On dual-socket servers, memory access is split into distinct NUMA nodes. When threads running on CPU Socket A attempt to access memory physically attached to CPU Socket B, they experience high latency via interconnects like Intel UPI or AMD Infinity Fabric. To mitigate this, libsvtav1 uses a highly structured, multi-stage threading model. It divides tasks such as motion estimation, mode decision, and entropy coding into parallel pipelines. However, without strict core allocation, the operating system scheduler may migrate these threads across sockets, degrading performance.
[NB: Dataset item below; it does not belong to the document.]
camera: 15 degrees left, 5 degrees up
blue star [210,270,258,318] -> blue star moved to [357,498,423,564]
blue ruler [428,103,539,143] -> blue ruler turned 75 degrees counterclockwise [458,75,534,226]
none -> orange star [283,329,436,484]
SVT-AV1 provides built-in parameters to control resource allocation directly without relying solely on external OS utilities. The primary controls are:

--ss (Socket Selection): This parameter binds the encoder process to a specific CPU socket. For example, setting --ss 0 restricts the execution and memory allocation to the first socket (NUMA node 0), eliminating inter-socket communication overhead.
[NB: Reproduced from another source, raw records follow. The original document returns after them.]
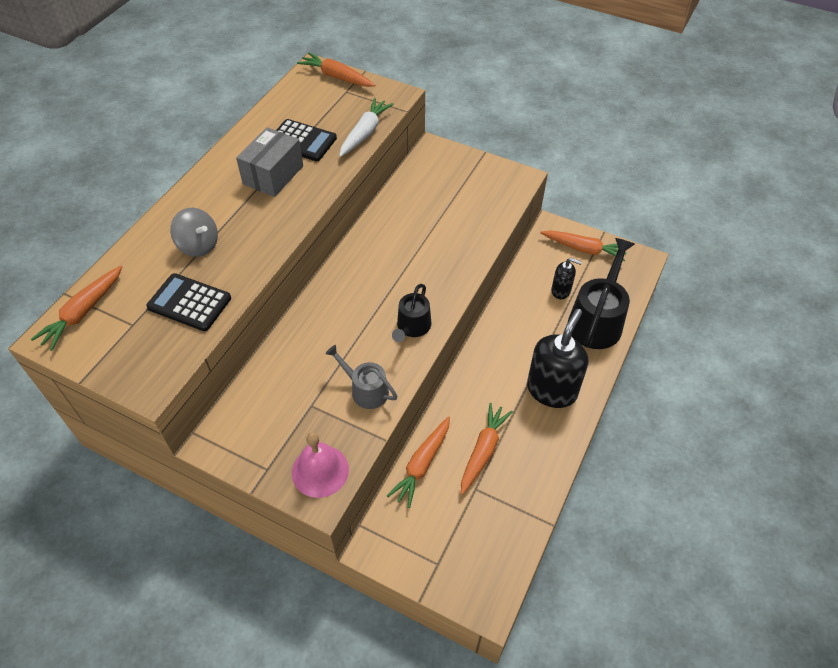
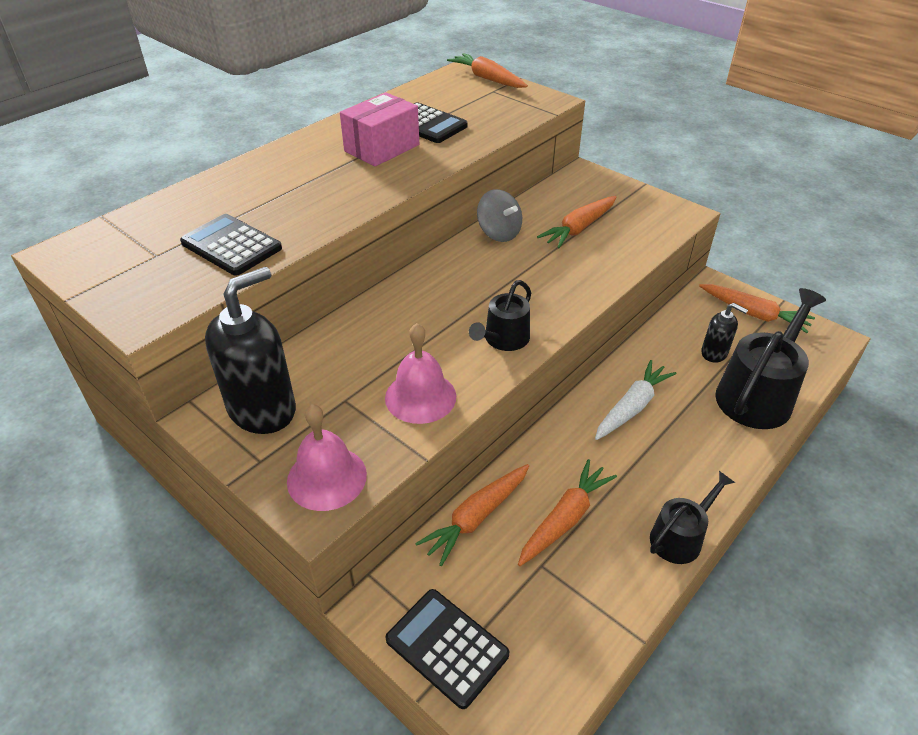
camera: 15 degrees right, 10 degrees down
orange carrot [31,266,122,351] -> orange carrot moved to [537,196,617,248]
grey spinning top [170,208,218,257] -> grey spinning top moved to [477,189,522,242]
grey box [236,127,303,197] -> pink box [340,92,419,166]
grey watering can [325,345,397,409] -> pink bell [385,323,456,424]
white carrot [339,98,394,157] -> white carrot moved to [595,360,677,440]
black soap dispenser [527,309,588,408] -> black soap dispenser moved to [205,267,296,434]
none -> black calculator [386,589,509,709]
none -> black watering can [650,471,735,564]

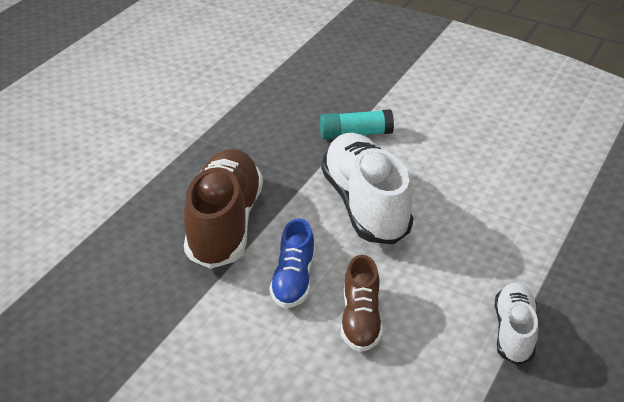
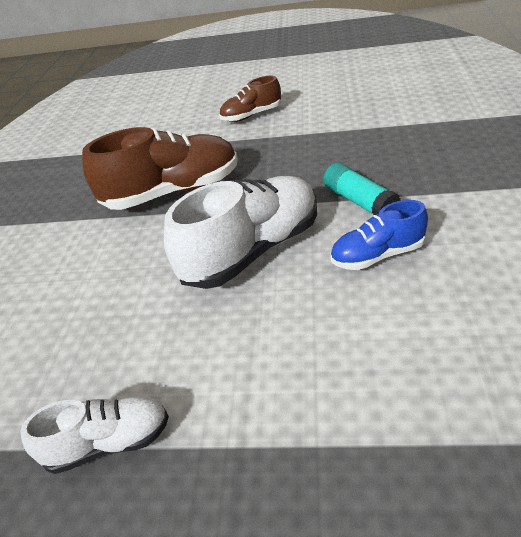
camera: 70 degrees right, 0 degrees up
blue shoe [269,219,315,308] -> blue shoe moved to [331,200,428,270]
brown shoe [341,255,383,352] -> brown shoe moved to [219,75,281,122]

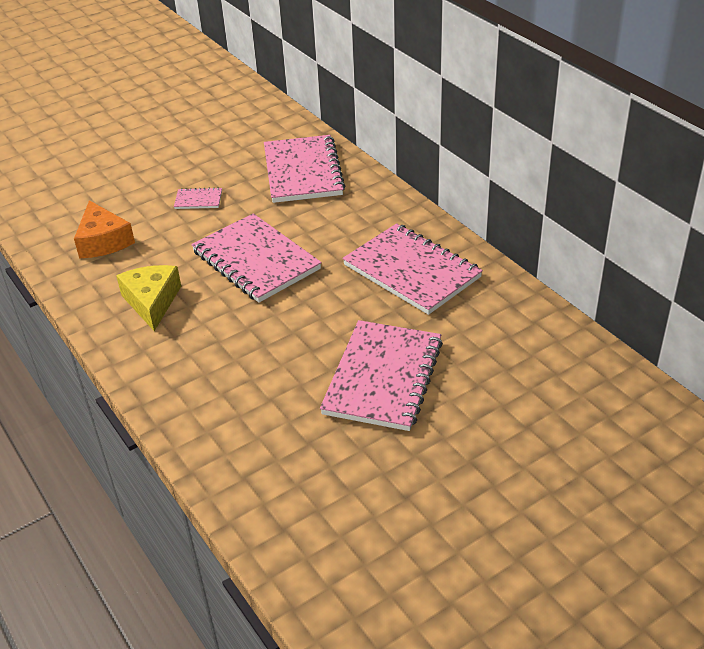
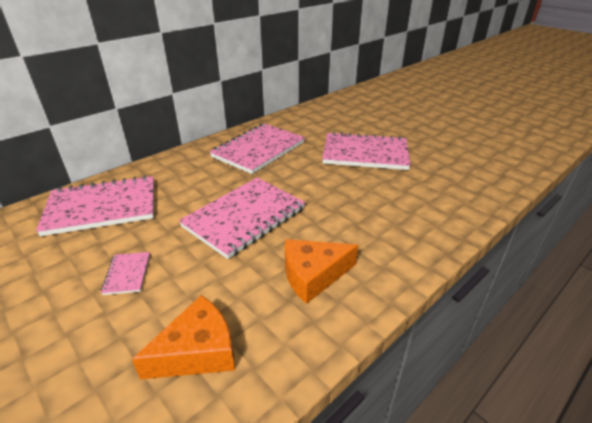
camera: 100 degrees left, 5 degrees down
yellow cheese [116,265,181,331] -> orange cheese [285,239,358,304]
--lp (Logical Processors): This parameter defines the exact number of logical processors (threads) the encoder instance is allowed to spawn, preventing the encoder from over-saturating the host CPU.

When --ss is configured, SVT-AV1 internally utilizes OS-specific affinity APIs—such as sched_setaffinity on Linux or SetProcessAffinityMask on Windows—to pin the allocated threads to the logical cores belonging exclusively to the targeted socket.
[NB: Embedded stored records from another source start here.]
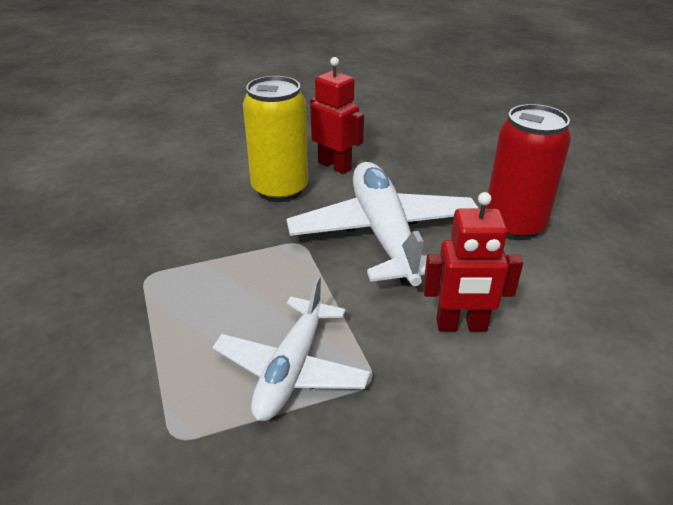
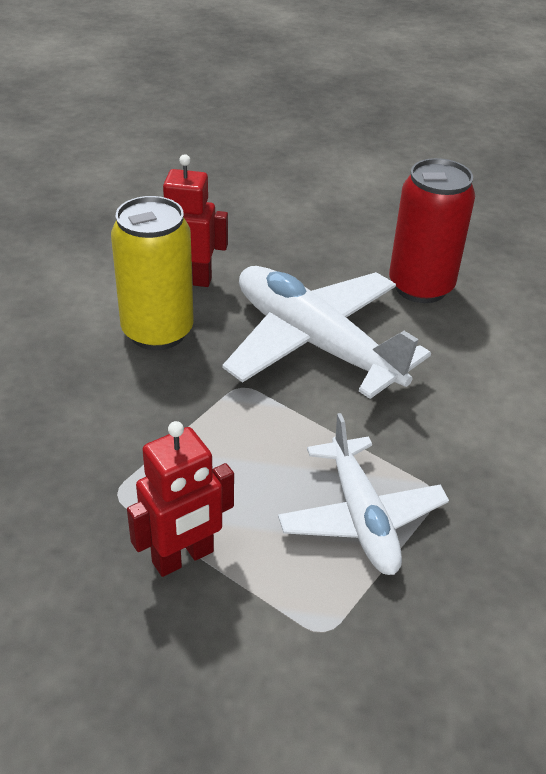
camera: 35 degrees left, 5 degrees up
red robot [423,192,523,331] -> red robot moved to [127,421,234,577]

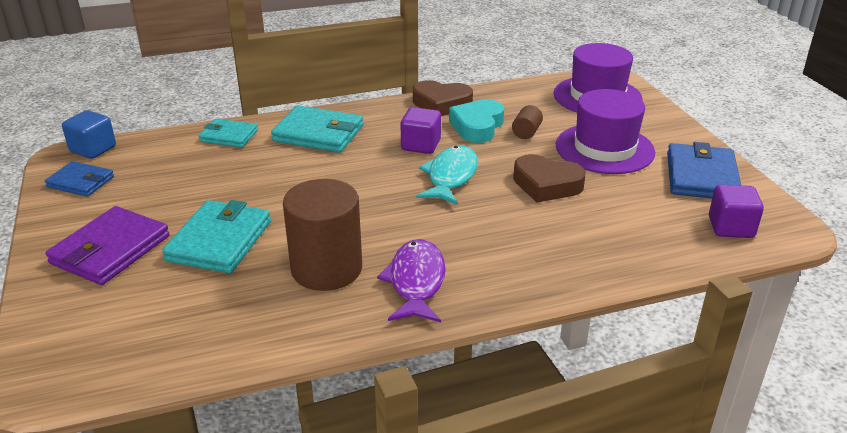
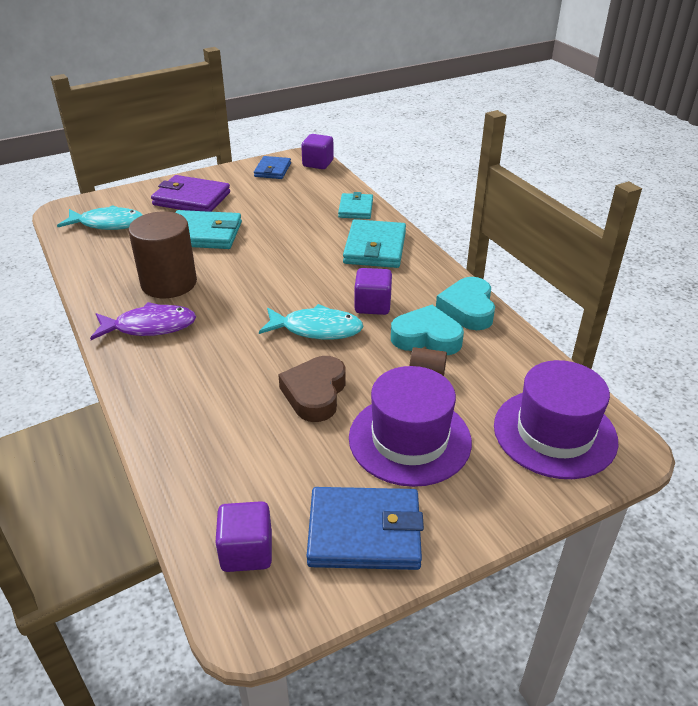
camera: 80 degrees right, 5 degrees up
blue cube [62,110,116,159] -> purple cube [301,134,334,169]
brown heart [413,80,473,116] -> turquoise heart [436,277,495,330]
none -> turquoise fish [57,205,143,230]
While SVT-AV1 can scale across multiple sockets, doing so often introduces synchronization overhead that diminishes returns on highly parallel CPUs. The optimal deployment strategy for dual-socket servers is “multi-instance encoding.” Instead of running a single SVT-AV1 process spanning both sockets, administrators run parallel encoding instances. By using --ss 0 for the first instance and --ss 1 for the second, each encoder runs entirely isolated within its local NUMA node. This ensures 100% cache locality, eliminates cross-socket memory bus saturation, and results in a significantly higher aggregate throughput.